### What this task involves
Every line below from the one containing "retete craciun" through the one containing "retete cu carne de miel" must be transcribed exactly. Omit all lines outside that stretch.

===== Exercise input

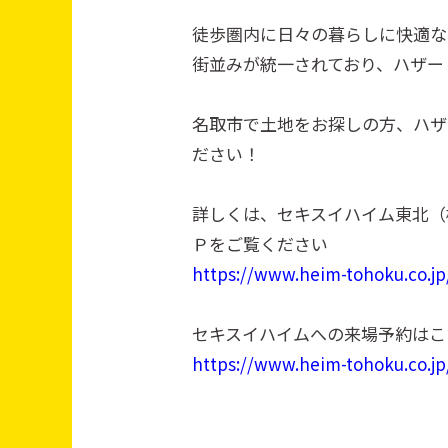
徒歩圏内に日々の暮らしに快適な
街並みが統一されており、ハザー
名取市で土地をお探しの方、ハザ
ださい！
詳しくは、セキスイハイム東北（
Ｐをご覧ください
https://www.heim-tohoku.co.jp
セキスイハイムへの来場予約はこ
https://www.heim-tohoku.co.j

==========
===== Exercise input

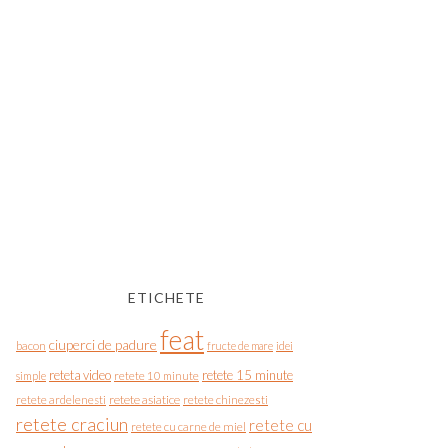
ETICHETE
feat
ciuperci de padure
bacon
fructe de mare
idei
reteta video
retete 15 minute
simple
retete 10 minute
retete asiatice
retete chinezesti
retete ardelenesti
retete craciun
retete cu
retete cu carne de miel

==========

### Solution to the exercise
retete craciun
retete cu
retete cu carne de miel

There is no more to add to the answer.